Into her musing came that gloved hand. Carefully, not looking at her but into the middle distance, Hugh took hers. Neither the impersonal squeeze before a pro forma hand kiss, nor the clasp of long acquaintance. Just a gentle press and a slow encirclement. His big fist, with her much smaller one in it, rested on the seat between them. His thumb rubbed across hers almost as an afterthought.

If you read the above and surmised that it’s the start of a torrid lovemaking scene inside a carriage, you surmised rightly. “Sex on the squabs,” I call such scenes. This particular one takes place in my Regency romance novelette, The Chelsea Milliner.

Sex on the squabs is so common in Regency romance that it qualifies as a convention, if not a trope. Considering the compressed size and poor springs of most Regency carriages, I’ve got to admire the determination of the participants. The photo I’ve attached to this blog post is of the interior of an actual artifact Regency Era carriage. They could be quite luxurious, if you had the readies to make them so, and as this coach apparently was. Even in its tattered and faded condition, you can appreciate the velvet and brocade upholstery (on seats and walls), the tufted ceiling, the fine fittings (possibly silver.) Windows had leather curtains to keep out the weather, and often cloth draperies inside, as well.

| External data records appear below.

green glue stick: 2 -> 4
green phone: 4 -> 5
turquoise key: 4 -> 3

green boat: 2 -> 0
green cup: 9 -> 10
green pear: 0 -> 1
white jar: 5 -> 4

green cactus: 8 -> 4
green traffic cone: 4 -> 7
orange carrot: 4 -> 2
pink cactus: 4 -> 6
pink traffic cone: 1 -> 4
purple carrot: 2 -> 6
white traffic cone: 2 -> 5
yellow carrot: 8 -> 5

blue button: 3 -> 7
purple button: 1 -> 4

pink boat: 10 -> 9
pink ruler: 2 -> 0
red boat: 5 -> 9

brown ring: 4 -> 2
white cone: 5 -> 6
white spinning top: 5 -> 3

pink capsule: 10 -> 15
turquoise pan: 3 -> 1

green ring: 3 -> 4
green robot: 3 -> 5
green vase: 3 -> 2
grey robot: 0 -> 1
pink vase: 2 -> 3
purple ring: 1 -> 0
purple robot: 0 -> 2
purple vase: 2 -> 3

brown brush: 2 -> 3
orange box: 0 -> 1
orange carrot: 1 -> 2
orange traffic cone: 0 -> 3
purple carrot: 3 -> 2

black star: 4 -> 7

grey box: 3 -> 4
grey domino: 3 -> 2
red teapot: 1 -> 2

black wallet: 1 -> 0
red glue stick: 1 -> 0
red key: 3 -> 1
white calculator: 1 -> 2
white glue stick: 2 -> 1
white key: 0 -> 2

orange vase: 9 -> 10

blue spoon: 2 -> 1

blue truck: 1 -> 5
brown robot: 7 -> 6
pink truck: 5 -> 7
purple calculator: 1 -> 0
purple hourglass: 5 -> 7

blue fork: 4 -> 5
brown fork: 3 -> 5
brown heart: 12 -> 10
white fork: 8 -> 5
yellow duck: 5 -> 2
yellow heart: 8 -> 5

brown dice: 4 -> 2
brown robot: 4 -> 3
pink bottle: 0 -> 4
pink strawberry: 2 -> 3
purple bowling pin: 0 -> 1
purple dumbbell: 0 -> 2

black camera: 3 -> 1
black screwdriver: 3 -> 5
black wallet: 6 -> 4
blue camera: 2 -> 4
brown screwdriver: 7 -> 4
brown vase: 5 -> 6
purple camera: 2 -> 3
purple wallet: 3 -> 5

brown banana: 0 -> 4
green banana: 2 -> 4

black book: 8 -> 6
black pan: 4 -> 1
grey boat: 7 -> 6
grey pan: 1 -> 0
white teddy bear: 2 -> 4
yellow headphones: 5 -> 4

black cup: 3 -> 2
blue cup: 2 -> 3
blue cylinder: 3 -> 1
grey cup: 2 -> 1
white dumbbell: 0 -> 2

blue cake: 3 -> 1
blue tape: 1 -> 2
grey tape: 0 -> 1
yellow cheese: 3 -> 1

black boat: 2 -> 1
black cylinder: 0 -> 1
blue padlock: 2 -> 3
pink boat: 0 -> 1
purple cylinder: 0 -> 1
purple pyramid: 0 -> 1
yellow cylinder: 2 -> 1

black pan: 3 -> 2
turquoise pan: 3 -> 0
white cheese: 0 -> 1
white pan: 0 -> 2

Even so, on a very cold day in January, passengers were grateful for the heated bricks (wrapped, for their feet) supplied by servants, and the traveling rugs (blankets, really) that staved off hypothermia on the way to Almack’s for a spot of dancing.

I don’t read a lot of contemporary romance, but I’m assuming that sex on the squabs has a descendant in sex on the back seat of a car. You have to admit, the modern day version lacks a certain je ne sais quoi. Maybe it will acquire the appeal of its fourth great-grandparent someday. Futurians, zipping around via teleport, will swoon when they read (or maybe take a book pill) about lovers rocking with passion in the elegantly furnished interior of a Toyota RAV.